» Supplied text
◇ ◇ ◇

Mobile home parks are positioning themselves as a key piece of Nashville’s affordable housing market, filling a niche traditional developers can’t keep up with. As rents rise across the city, companies that operate these parks are expanding. But with few legal protections, residents can feel powerless.
Victor and his family came to the U.S. from Mexico 18 years ago to chase the American dream: A house. A steady income. Better opportunities. Because Victor is undocumented, he assumed getting a mortgage was out of the question. So instead, he scrimped and saved, working long hours at his landscaping job, to pay $28,000 for a two-bedroom mobile home. Today, the preferred term is manufactured home.
Six years ago, the family settled at Holiday Village, a mobile home park just off Dickerson Pike. It was safe and filled with many other Mexican families. His kids were able to enroll in a high-performing charter school nearby. And the family managed to pay the $467 rent, on time every month.
"It was calm. You could have the door open. No robbers or nothing," says Victor's teenage son, Victor Jr., who translated for his dad. Because of Victor's legal status, he asked that only his first name be used.
They’re inside the family’s tidy manufactured home, next to a brightly lit Christmas tree topped with a glowing angel. The walls are covered with children’s drawings and the shelves are packed with awards and soccer trophies.

◇ ◇ ◇

» Extracted material

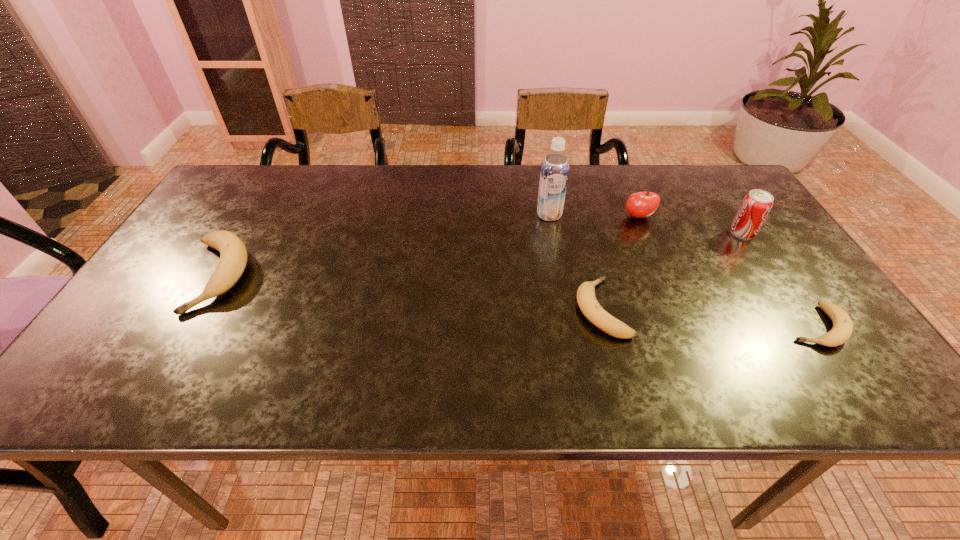
At what (x,y) coordinates should I click in order to perform the action: click on the third tallest object. Please return your answer as a coordinate pair (x, y). The image size is (960, 540). Looking at the image, I should click on (641, 204).

The width and height of the screenshot is (960, 540). I want to click on vacant space situated on the right of the leftmost object, so click(367, 276).

I want to click on vacant space positioned on the back of the second tallest banana, so click(x=584, y=241).

I want to click on vacant space situated 0.050m on the left of the shortest banana, so click(x=763, y=326).

Where is `free space located on the back of the fifth shortest object`? free space located on the back of the fifth shortest object is located at coordinates (701, 169).

The image size is (960, 540). What are the coordinates of `free space located 0.160m on the label of the soya milk` in the screenshot? It's located at (558, 261).

At what (x,y) coordinates should I click in order to perform the action: click on vacant space positioned 0.400m on the left of the apple. Please return your answer as a coordinate pair (x, y). The width and height of the screenshot is (960, 540). Looking at the image, I should click on (481, 217).

Locate an element on the screen. Image resolution: width=960 pixels, height=540 pixels. soya milk at the far edge is located at coordinates (554, 174).

Identify the location of apple present at the far edge. The image size is (960, 540). (641, 204).

Locate an element on the screen. The width and height of the screenshot is (960, 540). object present at the left edge is located at coordinates (233, 255).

◇ ◇ ◇

» Exercise brief
Rewrite the article on Nashville's mobile home parks from "Mobile home parks" to "is manufactured home.", replacing "residents" with "tenants".

» Response
Mobile home parks are positioning themselves as a key piece of Nashville’s affordable housing market, filling a niche traditional developers can’t keep up with. As rents rise across the city, companies that operate these parks are expanding. But with few legal protections, tenants can feel powerless.
Victor and his family came to the U.S. from Mexico 18 years ago to chase the American dream: A house. A steady income. Better opportunities. Because Victor is undocumented, he assumed getting a mortgage was out of the question. So instead, he scrimped and saved, working long hours at his landscaping job, to pay $28,000 for a two-bedroom mobile home. Today, the preferred term is manufactured home.